Reputation: 99
Whenever I use Hive CLI and do some query, instead of being able to view the table, I just get an "OK" or error. I understand that would probably be because many tables are extremely large but if I just want to test my code/logic on a subset of the data, how can I view the entire table results to ensure correctness?
hive> select * from input;
OK
Time taken: 0.085 seconds
Upvotes: 2
Views: 6213
Reputation: 3897
My best guess is your table has no data behind it. Did you create a table and forget to put your files in the proper hdfs directory. Do a:
hive> describe formatted my_table;
Then take a look in the HDFS file location given from above:
hive> !hadoop fs -ls /location/obtained/from/describe/command
You should see your files. If not, then make sure you place the files in that directory and try querying again. do a -put or -cp to move the files to that location if not.
Testing Code
If you have some simple expression you want to test you can do the following: To create a dual like table in hive where there is one column and one row you can do the following:
create table dual (x int);
insert into table dual select count(*)+1 as x from dual;
Test an expression on this table like you would in SQL:
select split('3,2,1','\\,') as my_new_array from dual;
Beyond this it is a good idea to test your results on a subset of data as you have mentioned. Then you can print your data into a text file or easily into an excel file or some other format you might prefer after you have done whatever additional transformations you want and review the results:
--grab a subset of the table
CREATE TABLE my_table_subset like my_table;
Insert overwrite table my_table_subset
select * from my_table
tablesample (1 PERCENT) t;
If you don't like a random subset you will have to build a query to target a subset you prefer. Then print it to a file format you like as explained above:
hive -e "select * from my_table_subset limit 1000" > /localfileystem/path/myexcel.xls;
Excel as a file viewer may have limitations so something else may be preferable... This presents an problem when the data gets really large. You may need software like ultraedit or something else. Good luck! Hope this helps.

Information provided:

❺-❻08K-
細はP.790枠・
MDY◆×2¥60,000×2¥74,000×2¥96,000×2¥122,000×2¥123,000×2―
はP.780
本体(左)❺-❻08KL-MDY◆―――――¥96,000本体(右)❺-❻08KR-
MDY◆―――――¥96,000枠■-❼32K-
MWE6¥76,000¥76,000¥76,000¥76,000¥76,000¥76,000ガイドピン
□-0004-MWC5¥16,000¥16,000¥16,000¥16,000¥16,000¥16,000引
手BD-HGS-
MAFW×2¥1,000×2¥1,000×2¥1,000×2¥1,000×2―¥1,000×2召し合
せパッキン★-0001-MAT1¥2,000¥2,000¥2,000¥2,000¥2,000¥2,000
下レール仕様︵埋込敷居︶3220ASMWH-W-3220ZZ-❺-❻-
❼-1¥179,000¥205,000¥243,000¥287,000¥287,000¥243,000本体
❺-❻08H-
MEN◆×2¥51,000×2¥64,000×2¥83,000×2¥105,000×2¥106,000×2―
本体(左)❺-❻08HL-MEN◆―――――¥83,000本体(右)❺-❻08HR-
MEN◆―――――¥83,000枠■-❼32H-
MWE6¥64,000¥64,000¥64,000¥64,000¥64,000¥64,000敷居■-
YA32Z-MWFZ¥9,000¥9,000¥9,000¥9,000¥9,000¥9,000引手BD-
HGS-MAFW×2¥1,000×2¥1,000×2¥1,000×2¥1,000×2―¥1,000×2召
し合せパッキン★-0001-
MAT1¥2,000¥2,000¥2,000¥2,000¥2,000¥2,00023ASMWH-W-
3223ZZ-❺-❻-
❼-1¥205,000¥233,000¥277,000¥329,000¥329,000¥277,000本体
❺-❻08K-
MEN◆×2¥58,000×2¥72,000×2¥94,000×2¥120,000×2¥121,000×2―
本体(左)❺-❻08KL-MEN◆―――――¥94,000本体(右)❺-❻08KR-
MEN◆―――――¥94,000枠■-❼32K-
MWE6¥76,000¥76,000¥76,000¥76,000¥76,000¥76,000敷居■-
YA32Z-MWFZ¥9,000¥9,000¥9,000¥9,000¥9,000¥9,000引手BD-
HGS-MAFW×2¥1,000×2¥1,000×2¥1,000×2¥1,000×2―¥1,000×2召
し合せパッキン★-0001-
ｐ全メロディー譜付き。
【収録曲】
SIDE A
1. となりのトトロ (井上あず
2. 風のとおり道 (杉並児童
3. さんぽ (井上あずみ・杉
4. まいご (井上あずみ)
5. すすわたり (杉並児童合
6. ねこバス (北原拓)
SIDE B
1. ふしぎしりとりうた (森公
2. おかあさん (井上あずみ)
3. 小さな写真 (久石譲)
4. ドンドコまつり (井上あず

Study questions:
- 1) Say whether each statement agrees with the Hive thread. Answer yes or no for each and quote the deciding words.
(a) The reply's first guess is that the table has no data behind it.
(b) The subset query in the reply samples 10 percent of the table.
(c) The reply calls Excel the best viewer once the data gets very large.
- 2) Carry on the Hive thread, starting after its last sentence.

Your responses:
- 1)
(a) Yes: "My best guess is your table has no data behind it."
(b) No: "tablesample (1 PERCENT) t;"
(c) No: "Excel as a file viewer may have limitations so something else may be preferable..."

- 2)
Upvotes: 1
Reputation: 3845
From what I understand, your tables don't have any data and that's why it is not coming. In general a 'select *' would display data no matter what the size is. 'select *' command is basically equivalent to a 'cat' command and has nothing to do with the size of your tables.
If you want to work on a subset of your data, best thing would be to create a partition. If your data is stored in a way that partitions are not possible then I would recommend creating a temp table with some 1000-2000 rows and try out your queries on that.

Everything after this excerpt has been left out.